I worked hard to make a life for my family in this adopted country of mine. I was diligently saving for my retirement in tax-deferred instruments like 401K and 403B. Now that I am thinking of retiring, I have questions looming in my mind. I heard I have to pay tax on all that I saved in my retirement plan. I also heard that I am required to withdraw from my retirement account even if I don’t need (want) to withdraw. So many questions, my head is exploding.
Okay, here are the basics:
- Remember, the whole idea of tax-deferred retirement saving instrument is to defer taxes till you withdraw which is generally when you retire. Hopefully, you will be in a lower tax-bracket when you are in retirement. This may not be true for all. Specifically, if you have been maxing out in your retirement savings account, have a good social security check and a pension when you retire. That is why it is important to start planning early. Talk to professionals that help you plan to effectively minimize the tax burden.

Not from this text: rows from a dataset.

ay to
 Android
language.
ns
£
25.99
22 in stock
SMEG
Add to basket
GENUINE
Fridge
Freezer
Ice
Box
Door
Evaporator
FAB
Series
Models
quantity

- Yes, you will have to withdraw from all retirement tax deferred accounts (Roth IRAs do not fall under tax-deferred category) what is known as required minimum distribution (RMDs) when you turn 72.
- If you are working beyond 72, you have the opportunity to delay taking RMDs sponsored by the company for which you are still working till you are no longer working for the company.
The goal is to plan in advance. Do not wait till the last minute whether it is saving for retirement, withdrawing saved money efficiently from your retirement portfolio or for that matter even saving efficiently for your child’s college education. Everything needs a plan. Remember you planned and had a vision when you decided to leave your country and make this country your home. So bring-back that planning mind-set to your life. Holidays are the crucial time to discuss this with your family.